Paraguay lacks legislation protecting against all forms of discrimination. While same-sex sexual activity is legal, members of the LGBT (lesbian, gay, bisexual, and transgender) community face endemic discrimination. Indigenous people similarly face discrimination and lack access to adequate health care. Rampant deforestation and forced evictions threaten the last indigenous Ayoreo groups in voluntary isolation and indigenous Guaraní settlements.

G. PERSONAL AUTONOMY AND INDIVIDUAL RIGHTS: 10 / 16

G1.      Do individuals enjoy freedom of movement, including the ability to change their place of residence, employment, or education? 3 / 4

Freedoms of movement is generally respected, though the presence of armed or criminal groups can discourage travel in some areas.

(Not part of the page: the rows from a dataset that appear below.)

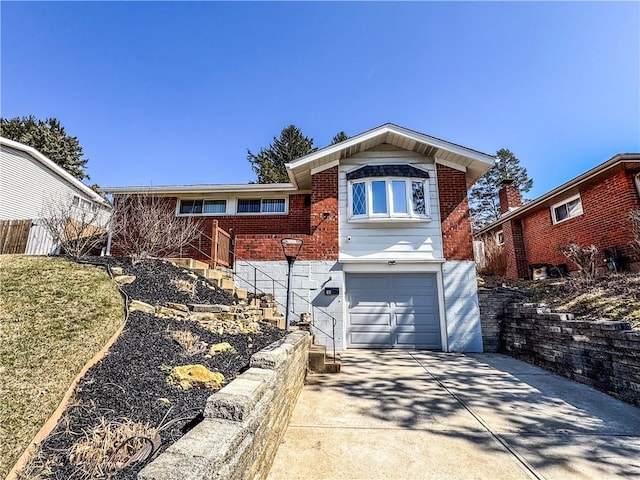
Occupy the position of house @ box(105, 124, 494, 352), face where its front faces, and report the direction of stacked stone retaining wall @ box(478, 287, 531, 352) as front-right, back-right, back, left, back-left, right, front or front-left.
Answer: left

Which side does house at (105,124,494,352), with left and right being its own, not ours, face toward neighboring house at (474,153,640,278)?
left

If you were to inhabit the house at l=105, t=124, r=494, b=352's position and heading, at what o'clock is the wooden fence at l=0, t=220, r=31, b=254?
The wooden fence is roughly at 3 o'clock from the house.

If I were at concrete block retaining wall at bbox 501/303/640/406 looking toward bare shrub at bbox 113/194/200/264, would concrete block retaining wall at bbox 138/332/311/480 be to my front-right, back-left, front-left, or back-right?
front-left

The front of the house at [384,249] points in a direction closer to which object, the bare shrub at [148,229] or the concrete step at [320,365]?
the concrete step

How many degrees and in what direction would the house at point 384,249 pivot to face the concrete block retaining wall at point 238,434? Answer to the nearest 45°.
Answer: approximately 45° to its right

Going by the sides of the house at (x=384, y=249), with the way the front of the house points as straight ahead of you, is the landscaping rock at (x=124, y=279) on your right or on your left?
on your right

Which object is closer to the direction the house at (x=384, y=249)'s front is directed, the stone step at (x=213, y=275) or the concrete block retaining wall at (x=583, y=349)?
the concrete block retaining wall

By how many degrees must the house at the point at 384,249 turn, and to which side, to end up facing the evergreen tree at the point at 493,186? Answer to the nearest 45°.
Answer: approximately 135° to its left

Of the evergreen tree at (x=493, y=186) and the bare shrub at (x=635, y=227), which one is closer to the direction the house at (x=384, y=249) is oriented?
the bare shrub

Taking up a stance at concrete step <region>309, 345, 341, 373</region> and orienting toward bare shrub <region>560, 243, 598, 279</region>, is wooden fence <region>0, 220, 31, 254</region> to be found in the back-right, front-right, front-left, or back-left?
back-left

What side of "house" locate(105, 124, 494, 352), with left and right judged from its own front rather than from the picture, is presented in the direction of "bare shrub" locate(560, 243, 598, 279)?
left

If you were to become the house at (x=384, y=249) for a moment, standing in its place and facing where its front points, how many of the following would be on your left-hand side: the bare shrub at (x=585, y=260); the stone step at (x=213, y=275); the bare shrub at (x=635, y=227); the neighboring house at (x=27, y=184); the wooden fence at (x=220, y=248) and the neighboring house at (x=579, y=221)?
3

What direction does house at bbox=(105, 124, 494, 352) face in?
toward the camera

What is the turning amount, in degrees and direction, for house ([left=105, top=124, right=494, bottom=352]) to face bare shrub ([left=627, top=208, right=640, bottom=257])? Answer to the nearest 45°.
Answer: approximately 90° to its left

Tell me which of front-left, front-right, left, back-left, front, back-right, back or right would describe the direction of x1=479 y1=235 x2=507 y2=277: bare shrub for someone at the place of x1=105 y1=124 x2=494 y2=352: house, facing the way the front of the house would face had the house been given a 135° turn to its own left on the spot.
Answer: front

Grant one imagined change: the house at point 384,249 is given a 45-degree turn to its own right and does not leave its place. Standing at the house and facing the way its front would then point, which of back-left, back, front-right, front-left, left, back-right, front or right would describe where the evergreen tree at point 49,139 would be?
right

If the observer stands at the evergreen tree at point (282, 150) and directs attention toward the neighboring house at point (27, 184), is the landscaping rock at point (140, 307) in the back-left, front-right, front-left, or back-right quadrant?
front-left
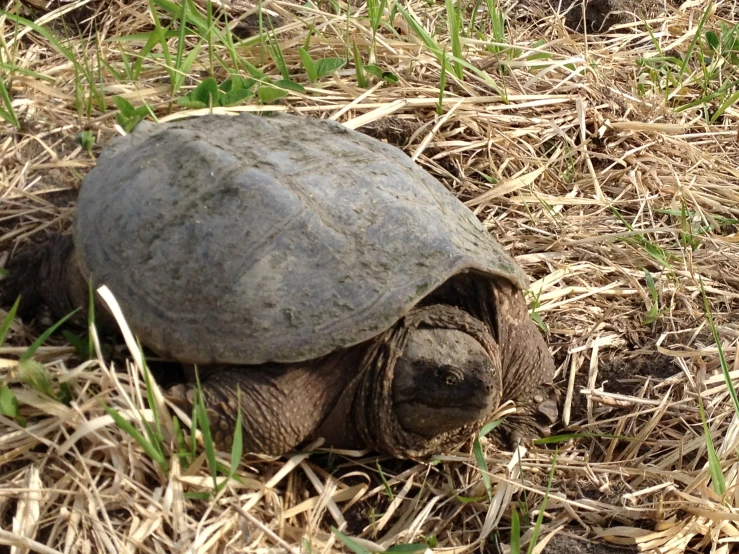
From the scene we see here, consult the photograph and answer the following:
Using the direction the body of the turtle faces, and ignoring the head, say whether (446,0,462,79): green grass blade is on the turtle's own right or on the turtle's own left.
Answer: on the turtle's own left

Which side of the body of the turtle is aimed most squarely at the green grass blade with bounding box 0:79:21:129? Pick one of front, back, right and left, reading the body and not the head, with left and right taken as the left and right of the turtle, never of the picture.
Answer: back

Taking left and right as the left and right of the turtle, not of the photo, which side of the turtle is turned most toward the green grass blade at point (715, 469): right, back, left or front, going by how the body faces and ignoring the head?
front
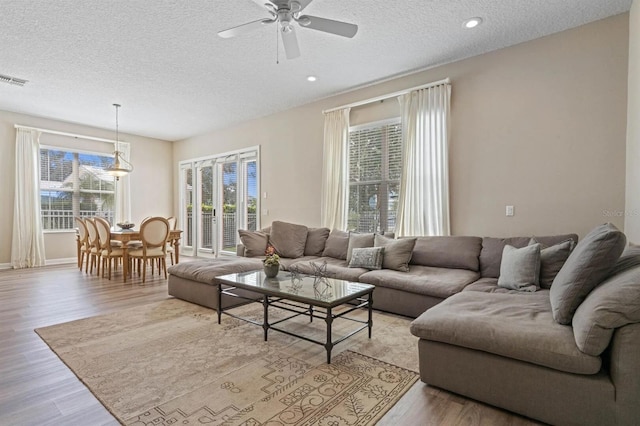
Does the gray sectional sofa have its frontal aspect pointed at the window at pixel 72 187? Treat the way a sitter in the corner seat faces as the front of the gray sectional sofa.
no

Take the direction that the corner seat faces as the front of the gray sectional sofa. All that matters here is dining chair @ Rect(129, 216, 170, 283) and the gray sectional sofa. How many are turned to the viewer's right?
0

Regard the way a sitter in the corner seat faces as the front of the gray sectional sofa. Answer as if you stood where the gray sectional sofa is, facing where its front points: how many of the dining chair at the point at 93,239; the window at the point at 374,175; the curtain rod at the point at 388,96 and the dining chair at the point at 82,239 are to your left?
0

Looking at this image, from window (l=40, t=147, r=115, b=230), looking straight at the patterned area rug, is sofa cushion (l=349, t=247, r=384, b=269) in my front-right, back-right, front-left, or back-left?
front-left

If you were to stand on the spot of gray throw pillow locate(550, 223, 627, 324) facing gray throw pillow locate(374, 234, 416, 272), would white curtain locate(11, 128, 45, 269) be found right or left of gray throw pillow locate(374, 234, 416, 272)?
left

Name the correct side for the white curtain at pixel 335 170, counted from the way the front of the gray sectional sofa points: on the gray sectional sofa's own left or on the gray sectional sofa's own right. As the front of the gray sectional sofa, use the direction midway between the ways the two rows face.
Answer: on the gray sectional sofa's own right

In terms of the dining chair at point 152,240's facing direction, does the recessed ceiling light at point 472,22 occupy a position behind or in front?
behind

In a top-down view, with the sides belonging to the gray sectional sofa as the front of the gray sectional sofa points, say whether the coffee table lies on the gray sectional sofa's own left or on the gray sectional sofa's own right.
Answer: on the gray sectional sofa's own right

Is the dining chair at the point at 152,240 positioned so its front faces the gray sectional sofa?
no

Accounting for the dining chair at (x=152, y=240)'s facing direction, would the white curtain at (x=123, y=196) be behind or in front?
in front

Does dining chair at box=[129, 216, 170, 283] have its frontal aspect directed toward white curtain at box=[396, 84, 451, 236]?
no

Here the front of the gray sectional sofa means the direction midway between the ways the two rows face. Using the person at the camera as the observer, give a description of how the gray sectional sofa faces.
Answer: facing the viewer and to the left of the viewer

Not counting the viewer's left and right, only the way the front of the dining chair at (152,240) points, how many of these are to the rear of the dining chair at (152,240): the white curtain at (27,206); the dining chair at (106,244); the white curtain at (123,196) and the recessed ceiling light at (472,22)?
1

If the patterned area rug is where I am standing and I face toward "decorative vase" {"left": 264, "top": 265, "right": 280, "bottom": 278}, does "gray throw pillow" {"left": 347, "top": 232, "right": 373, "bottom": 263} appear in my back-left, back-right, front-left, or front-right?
front-right

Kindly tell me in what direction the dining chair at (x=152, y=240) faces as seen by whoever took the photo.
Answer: facing away from the viewer and to the left of the viewer
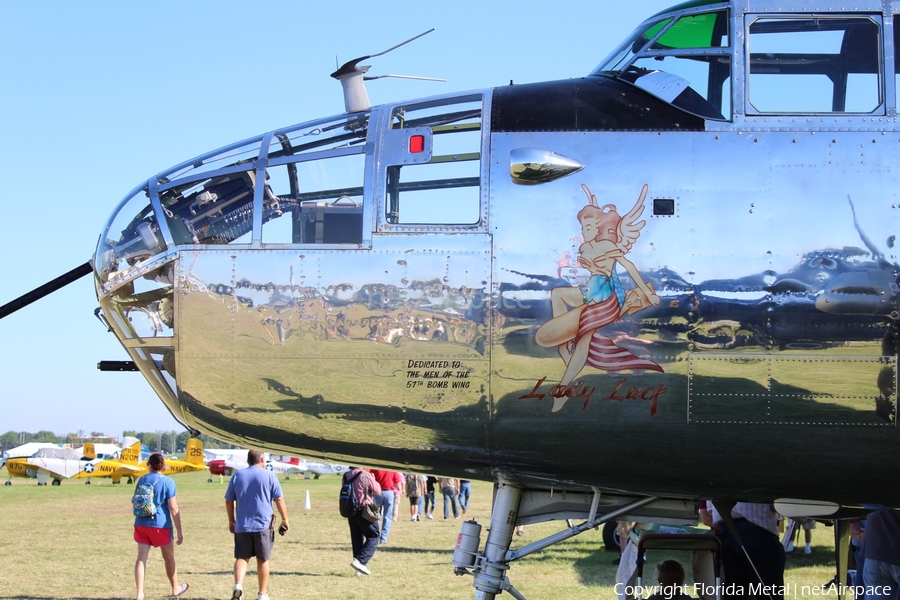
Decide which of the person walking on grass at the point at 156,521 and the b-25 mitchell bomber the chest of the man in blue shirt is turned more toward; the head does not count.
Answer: the person walking on grass

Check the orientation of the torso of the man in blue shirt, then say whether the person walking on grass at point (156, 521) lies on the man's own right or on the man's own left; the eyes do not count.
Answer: on the man's own left

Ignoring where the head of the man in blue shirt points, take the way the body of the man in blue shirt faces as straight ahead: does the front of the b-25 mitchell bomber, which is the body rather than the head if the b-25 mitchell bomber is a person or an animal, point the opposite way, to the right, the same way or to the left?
to the left

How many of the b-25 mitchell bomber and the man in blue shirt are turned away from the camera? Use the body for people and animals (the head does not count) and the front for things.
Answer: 1

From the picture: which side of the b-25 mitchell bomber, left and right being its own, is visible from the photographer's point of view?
left

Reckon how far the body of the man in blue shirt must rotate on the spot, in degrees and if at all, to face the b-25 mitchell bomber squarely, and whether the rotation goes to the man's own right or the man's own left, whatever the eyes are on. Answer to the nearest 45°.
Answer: approximately 180°

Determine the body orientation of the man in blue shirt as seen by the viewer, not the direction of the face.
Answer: away from the camera

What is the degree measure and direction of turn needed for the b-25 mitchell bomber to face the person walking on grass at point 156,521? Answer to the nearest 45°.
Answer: approximately 45° to its right
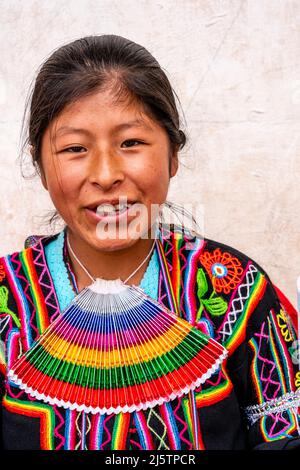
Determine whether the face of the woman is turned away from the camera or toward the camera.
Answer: toward the camera

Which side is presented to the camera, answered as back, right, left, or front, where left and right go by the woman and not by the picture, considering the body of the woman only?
front
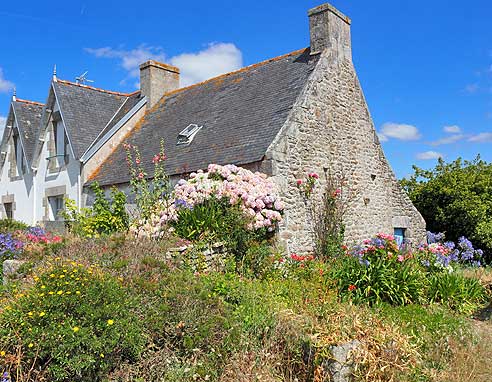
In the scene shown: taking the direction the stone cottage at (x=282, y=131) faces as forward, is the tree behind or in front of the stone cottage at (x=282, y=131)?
behind

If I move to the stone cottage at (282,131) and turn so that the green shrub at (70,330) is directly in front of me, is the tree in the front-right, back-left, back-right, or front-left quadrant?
back-left

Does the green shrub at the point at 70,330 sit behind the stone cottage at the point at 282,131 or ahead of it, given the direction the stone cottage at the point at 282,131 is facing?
ahead

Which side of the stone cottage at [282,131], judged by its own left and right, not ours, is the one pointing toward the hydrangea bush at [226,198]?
front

G2.      Are individuals able to exercise the right to own property and establish private businesses without undue interference from state or nonstate actors? 3 / 4

Although there are few formal restrictions on private business activity and property rights, land disputes, often linked to historic misappropriation of public land, remain a problem. Additionally, the EPP has threatened, kidnapped, and extorted ranchers in its areas of operations. Evictions of indigenous populations from their ancestral lands are commonplace. Separately, in 2018, Amnesty International warned of judicial persecution and threats of renewed violent eviction against campesino communities, notably at Guahory in eastern Paraguay.

G3.      Do individuals enjoy personal social freedoms, including choice of marriage partner and size of family, protection from domestic violence, and control over appearance? 2 / 4

Women and children continue to suffer from high levels of domestic and sexual abuse. Abortion remains illegal, as do same-sex marriage and civil unions.

G4.      Do individuals enjoy equality of opportunity and freedom from economic exploitation? 2 / 4

Government statistics for 2017 suggested that 4.4 percent of the population lives in extreme poverty, and 26.4 percent lives in poverty, although both figures have fallen slightly in recent years. Indigenous populations are particularly affected by poverty. Income inequality is a serious problem and social mobility is extremely limited. A 2016 Oxfam report said 70 percent of agricultural land is owned by just 1 percent of farms. In 2018, media reports called attention to forced labor in the cattle farming industry in the Chaco, and the UN Special Rapporteur on contemporary forms of slavery also highlighted the serious issue of forced labor in the region.

The ongoing illegal practice of criadazgo—or temporary adoption in which children, generally from poor families, work without pay for families of higher income—severely limits the freedom of roughly 47,000 children across the country.